PROBLEM STATEMENT:
Lines containing "source" should be pulled from the material below.

TASK MATERIAL:
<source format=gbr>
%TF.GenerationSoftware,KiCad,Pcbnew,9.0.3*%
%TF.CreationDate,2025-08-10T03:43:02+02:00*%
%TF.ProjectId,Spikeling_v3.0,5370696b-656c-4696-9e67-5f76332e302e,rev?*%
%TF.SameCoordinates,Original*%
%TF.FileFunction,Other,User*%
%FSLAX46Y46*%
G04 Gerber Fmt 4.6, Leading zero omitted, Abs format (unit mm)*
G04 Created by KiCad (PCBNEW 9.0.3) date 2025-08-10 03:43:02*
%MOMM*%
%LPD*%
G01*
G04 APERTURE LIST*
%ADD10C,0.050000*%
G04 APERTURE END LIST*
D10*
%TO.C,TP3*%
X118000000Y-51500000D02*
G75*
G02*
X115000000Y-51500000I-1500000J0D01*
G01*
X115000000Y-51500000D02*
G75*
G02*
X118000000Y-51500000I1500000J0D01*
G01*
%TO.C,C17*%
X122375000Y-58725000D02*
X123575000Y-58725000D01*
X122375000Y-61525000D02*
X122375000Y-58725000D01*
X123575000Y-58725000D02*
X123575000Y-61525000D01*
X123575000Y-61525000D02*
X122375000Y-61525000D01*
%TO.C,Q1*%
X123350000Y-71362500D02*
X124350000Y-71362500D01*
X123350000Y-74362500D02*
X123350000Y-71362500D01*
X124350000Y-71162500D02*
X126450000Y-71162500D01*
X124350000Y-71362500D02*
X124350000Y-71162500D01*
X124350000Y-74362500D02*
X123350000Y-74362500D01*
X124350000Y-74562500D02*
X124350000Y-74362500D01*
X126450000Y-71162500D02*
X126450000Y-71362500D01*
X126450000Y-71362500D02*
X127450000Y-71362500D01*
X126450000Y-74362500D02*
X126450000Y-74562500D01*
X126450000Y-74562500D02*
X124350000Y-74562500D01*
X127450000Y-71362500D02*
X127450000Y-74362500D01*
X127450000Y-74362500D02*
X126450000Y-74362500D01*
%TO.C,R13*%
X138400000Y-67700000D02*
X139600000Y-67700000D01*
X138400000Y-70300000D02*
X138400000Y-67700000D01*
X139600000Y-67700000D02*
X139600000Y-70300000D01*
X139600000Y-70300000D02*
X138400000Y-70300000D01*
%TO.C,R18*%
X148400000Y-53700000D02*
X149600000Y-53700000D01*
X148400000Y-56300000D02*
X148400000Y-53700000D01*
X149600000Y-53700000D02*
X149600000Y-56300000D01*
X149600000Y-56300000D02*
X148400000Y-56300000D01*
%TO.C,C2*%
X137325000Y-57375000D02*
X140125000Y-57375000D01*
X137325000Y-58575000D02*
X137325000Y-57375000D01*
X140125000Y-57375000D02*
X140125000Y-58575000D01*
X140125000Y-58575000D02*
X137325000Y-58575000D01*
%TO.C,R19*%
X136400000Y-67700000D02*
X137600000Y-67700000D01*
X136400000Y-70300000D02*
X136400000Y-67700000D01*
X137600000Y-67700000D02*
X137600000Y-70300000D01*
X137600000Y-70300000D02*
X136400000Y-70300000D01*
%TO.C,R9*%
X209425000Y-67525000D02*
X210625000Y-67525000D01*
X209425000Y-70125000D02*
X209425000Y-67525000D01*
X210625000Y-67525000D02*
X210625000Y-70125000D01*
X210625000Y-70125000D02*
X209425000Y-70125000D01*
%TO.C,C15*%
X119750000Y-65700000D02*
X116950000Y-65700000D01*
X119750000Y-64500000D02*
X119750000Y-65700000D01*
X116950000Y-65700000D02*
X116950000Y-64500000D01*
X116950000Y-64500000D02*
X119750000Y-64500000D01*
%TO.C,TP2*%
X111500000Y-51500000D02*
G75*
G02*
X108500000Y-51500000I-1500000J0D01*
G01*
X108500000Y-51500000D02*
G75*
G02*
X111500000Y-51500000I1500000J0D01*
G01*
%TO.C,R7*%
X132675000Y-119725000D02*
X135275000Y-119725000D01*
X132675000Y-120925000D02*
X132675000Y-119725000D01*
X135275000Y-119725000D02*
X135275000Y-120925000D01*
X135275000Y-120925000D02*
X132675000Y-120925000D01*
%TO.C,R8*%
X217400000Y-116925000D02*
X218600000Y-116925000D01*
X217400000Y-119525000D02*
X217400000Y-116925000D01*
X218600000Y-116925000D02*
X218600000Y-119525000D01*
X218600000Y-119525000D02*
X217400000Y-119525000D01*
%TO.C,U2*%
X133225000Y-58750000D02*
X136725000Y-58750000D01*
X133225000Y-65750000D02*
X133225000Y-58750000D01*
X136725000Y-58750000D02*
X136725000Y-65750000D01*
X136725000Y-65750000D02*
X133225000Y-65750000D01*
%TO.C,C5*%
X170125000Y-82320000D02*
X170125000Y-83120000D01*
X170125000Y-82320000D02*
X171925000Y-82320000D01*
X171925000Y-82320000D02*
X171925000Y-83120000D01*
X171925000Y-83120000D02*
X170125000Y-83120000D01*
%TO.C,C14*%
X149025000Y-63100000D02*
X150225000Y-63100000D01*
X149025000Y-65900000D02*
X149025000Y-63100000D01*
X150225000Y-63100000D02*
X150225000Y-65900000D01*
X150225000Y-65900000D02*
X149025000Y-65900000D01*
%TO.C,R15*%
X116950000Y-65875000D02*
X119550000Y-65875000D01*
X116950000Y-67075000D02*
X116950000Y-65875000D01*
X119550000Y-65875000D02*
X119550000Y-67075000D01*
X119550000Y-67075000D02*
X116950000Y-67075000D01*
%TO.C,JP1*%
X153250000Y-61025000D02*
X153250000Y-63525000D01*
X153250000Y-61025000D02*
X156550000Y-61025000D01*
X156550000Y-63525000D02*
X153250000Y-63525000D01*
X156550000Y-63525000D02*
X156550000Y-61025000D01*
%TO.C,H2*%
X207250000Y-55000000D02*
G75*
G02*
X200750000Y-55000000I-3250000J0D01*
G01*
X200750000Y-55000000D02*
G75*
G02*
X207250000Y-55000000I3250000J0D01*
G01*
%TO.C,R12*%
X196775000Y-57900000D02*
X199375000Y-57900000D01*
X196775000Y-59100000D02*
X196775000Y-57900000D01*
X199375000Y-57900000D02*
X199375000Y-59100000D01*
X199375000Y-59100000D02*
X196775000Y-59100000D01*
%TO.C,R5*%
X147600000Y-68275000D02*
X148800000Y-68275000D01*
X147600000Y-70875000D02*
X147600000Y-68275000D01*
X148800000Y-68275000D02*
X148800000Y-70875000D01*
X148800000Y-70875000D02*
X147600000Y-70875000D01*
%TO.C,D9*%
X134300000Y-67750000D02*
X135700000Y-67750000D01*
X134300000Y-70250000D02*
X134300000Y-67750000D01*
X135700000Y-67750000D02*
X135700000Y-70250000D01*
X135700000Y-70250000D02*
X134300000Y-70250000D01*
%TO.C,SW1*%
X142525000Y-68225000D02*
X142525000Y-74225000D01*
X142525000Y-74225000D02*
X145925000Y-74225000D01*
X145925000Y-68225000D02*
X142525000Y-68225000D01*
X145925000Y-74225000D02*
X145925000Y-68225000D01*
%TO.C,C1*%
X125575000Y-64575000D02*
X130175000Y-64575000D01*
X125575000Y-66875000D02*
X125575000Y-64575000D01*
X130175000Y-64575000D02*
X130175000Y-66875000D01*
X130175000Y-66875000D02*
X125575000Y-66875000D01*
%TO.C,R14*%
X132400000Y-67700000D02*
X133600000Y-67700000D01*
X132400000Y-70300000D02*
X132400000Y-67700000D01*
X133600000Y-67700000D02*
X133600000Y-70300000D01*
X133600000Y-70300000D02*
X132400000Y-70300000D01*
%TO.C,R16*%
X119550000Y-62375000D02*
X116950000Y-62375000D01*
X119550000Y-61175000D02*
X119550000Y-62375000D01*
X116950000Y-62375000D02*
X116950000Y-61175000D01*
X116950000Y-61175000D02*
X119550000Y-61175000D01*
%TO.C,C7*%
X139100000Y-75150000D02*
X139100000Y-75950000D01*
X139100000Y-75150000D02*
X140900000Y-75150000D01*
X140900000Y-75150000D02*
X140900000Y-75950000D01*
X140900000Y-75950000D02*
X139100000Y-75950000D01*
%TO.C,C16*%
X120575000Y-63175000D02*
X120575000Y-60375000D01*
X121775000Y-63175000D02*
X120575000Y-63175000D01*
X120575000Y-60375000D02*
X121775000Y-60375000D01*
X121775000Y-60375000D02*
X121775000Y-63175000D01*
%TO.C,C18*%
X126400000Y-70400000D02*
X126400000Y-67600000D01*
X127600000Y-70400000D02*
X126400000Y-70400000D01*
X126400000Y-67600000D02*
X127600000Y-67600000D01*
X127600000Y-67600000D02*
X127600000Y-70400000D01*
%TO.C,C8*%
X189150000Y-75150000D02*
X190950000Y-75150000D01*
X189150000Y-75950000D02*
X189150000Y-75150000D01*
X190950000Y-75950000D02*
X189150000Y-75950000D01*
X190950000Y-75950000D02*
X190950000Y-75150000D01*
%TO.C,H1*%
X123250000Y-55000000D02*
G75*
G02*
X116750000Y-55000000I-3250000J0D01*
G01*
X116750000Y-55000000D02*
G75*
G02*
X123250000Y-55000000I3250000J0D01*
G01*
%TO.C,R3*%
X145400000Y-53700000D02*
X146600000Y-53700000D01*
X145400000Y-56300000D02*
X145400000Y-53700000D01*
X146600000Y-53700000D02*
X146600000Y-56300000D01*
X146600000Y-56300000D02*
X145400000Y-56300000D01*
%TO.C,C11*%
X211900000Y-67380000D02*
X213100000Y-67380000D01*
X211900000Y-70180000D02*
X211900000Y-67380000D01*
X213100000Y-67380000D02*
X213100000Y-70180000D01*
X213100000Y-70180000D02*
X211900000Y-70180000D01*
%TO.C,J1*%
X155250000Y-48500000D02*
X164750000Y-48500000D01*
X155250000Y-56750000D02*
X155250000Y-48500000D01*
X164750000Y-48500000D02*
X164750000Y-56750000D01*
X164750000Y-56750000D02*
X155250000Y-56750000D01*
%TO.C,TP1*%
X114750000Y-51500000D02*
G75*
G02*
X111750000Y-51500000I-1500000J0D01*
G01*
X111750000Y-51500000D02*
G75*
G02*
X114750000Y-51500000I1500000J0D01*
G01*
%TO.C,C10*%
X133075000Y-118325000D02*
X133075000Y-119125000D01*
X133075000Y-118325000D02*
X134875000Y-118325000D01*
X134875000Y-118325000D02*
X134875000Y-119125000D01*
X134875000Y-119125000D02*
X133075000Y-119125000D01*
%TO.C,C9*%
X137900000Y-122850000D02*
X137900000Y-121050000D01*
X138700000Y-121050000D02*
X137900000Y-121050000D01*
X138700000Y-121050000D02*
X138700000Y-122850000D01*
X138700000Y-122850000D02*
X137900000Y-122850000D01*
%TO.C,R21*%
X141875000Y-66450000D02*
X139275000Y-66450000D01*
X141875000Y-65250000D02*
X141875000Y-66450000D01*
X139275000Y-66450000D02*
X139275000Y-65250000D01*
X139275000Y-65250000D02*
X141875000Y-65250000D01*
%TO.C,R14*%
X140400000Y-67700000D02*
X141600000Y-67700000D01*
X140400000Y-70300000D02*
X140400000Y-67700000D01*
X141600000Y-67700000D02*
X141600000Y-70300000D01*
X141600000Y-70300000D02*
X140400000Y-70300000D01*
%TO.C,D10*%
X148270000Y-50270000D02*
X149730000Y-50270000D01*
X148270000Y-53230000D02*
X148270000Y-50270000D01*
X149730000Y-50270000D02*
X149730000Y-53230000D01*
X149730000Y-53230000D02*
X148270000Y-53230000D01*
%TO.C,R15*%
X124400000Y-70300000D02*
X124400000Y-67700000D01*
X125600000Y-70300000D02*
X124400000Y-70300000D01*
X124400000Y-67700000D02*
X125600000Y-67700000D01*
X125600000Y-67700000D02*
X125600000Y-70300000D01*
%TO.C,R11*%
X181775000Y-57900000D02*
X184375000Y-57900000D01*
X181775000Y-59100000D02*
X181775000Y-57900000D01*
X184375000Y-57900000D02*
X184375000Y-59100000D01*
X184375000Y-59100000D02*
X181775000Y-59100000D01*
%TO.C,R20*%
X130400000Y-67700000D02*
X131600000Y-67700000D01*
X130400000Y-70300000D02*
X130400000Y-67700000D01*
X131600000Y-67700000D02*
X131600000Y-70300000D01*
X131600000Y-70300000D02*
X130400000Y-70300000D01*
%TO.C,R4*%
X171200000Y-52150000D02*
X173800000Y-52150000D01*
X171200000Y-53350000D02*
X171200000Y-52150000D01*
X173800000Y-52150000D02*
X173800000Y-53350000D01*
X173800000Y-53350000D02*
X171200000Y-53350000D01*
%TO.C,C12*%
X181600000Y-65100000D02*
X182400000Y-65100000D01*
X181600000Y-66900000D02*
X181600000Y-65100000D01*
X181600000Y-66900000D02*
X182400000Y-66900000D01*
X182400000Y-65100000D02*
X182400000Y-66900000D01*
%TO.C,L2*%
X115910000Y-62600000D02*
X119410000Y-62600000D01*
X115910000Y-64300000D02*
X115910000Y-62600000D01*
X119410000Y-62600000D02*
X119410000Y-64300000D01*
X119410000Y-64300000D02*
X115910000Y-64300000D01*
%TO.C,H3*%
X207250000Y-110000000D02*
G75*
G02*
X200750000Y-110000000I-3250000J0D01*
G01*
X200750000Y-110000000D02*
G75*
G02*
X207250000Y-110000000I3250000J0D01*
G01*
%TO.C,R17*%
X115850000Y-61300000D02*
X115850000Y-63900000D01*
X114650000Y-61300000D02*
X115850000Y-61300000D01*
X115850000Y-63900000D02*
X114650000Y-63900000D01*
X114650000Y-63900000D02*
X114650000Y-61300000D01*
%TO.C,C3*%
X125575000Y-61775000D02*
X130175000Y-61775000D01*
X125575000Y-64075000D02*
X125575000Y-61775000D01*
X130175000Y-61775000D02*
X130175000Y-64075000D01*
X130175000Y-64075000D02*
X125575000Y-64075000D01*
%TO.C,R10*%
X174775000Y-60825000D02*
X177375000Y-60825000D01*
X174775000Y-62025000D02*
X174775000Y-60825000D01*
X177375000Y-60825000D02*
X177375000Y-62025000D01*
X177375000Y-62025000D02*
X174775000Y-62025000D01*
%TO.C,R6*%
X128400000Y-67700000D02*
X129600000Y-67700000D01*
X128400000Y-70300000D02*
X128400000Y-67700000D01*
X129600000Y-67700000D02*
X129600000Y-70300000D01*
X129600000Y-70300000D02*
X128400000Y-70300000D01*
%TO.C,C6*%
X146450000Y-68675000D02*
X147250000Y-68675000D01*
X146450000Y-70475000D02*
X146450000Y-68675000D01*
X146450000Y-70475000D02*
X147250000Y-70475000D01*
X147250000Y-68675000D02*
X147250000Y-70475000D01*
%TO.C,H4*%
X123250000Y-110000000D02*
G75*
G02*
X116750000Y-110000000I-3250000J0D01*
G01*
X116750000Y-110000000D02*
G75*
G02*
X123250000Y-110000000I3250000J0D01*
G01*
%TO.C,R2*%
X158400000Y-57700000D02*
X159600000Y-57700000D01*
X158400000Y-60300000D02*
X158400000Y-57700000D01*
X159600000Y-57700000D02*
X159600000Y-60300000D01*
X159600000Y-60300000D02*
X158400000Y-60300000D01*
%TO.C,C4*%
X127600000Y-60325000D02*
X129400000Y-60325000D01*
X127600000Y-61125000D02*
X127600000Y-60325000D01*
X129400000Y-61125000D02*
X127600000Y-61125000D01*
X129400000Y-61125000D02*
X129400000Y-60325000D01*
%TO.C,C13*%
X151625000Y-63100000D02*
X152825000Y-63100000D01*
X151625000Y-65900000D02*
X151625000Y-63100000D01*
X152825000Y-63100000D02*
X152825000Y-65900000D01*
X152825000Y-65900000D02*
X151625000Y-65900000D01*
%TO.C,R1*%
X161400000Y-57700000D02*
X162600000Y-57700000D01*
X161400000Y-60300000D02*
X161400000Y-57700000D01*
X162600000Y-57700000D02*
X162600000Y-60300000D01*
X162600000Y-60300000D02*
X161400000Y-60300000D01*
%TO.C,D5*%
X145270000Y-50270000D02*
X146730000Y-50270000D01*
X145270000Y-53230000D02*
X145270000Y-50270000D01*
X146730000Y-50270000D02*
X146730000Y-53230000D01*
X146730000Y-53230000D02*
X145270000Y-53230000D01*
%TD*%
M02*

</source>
---
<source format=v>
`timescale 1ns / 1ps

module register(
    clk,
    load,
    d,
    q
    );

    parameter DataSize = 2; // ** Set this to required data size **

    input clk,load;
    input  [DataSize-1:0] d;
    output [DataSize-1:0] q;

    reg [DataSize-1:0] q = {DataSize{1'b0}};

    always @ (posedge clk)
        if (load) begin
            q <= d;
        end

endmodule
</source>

RESULT FOR THIS EXERCISE:
<source format=gbr>
</source>
<source format=v>
</source>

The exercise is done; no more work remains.